Disclosure forms reveal that Democratic National Committee chair Debbie Wasserman Schultz, a member of Congress from Florida, previously held funds with investments in Swiss banks, foreign drug companies, and the state bank of India. This revelation comes mere days after the Democratic chair attacked presumptive Republican presidential candidate Mitt Romney for holding money in Swiss bank accounts in the past.
"Americans need to ask themselves, why does an American businessman need a Swiss bank account and secretive investments like that?" the DNC chair, a chief surrogate for President Obama's reelection team, said on Fox News Sunday two days ago. "Just something, a thought, that I'd like to leave folks with."
It's been a consistent theme of Obama's reelection strategy: Attack Romney for foreign investments he held, especially in Swiss bank accounts, "to try to promote his wealthy, out-of-touch businessman persona."
But disclosure forms reveal that in 2010, Wasserman Schultz invested between $1,001-$15,000 in a 401k retirement fund run by Davis Financial Fund. As the fund discloses, it is invested in the Julius Baer Group Ltd. and the State Bank of India GDR Ltd., as well as other financial, insurance, bank institutions.
"The Julius Baer Group is the leading Swiss private banking group, focusing exclusively on the demands of sophisticated private clients, family offices and external asset managers from around the world," its website explains. "Bank Julius Baer is the principal operating company of the Julius Baer Group, with origins dating back to 1890. The rich Swiss heritage becomes manifest in the values for which the Bank stands, e.g. trustworthiness, accountability, discretion and expertise. However, at the same time Julius Baer is a modern, forward-looking company at the leading edge of a genuine growth industry."

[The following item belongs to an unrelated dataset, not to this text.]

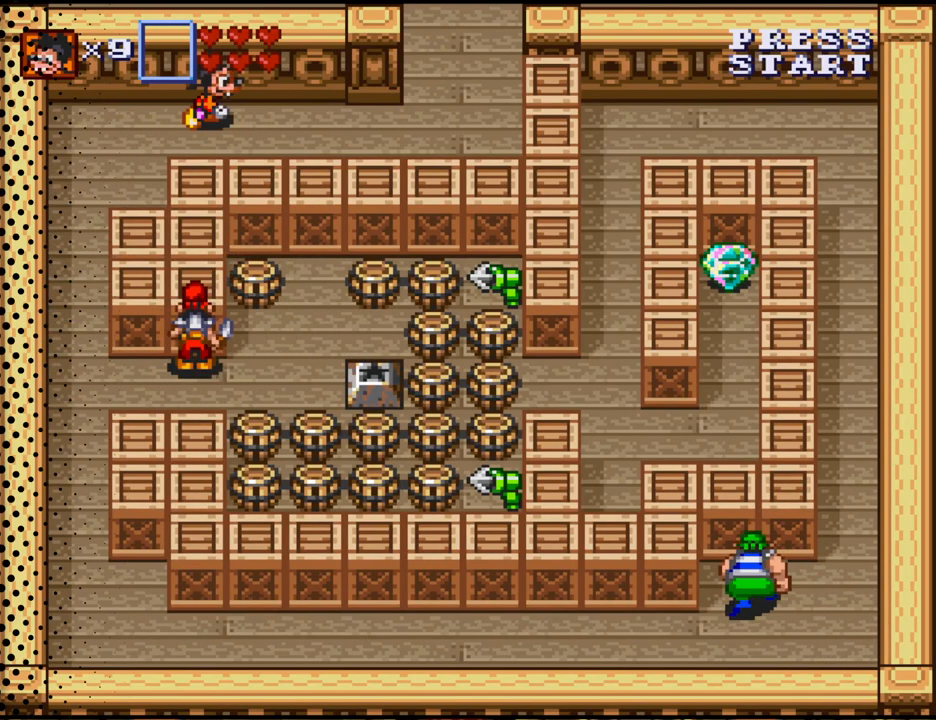
{"buttons": ["DPAD_DOWN", "DPAD_RIGHT"], "events": [[400, "DPAD_DOWN", "down"]]}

Similarly, according to disclosure forms from 2004, Wasserman Schultz had holdings in the Fidelity Advisor Overseas Fund. That fund is invested in HSBC bank (a British financial institution), Hengdeli Holdings (a Hong Kong watch company), Novo Nordisk (a Danish drug company), Volkswagen (a German auto company), Rakuten (a Japanese shipping business), Richemont Cie Financiere (a Swiss luxury goods company), and many others.
To be clear, there is nothing in Debbie Wasserman Schultz's disclosure forms to suggest that the DNC chair invested in anything illegal. But it is clear that some of her holdings had investments overseas, in Swiss banks, foreign drug companies, the state bank of India, and many other overseas holdings.
The hypocrisy, though, is clear: The Democrats, as well as President Obama, hope to paint Romney as an out of touch man for holding money in overseas bank accounts, when in reality their own chairman, Wasserman Schultz, had overseas investments.
All this comes in addition to Wasserman Schultz's refusal to disclose her own tax returns, despite continuously calling on Romney to do so.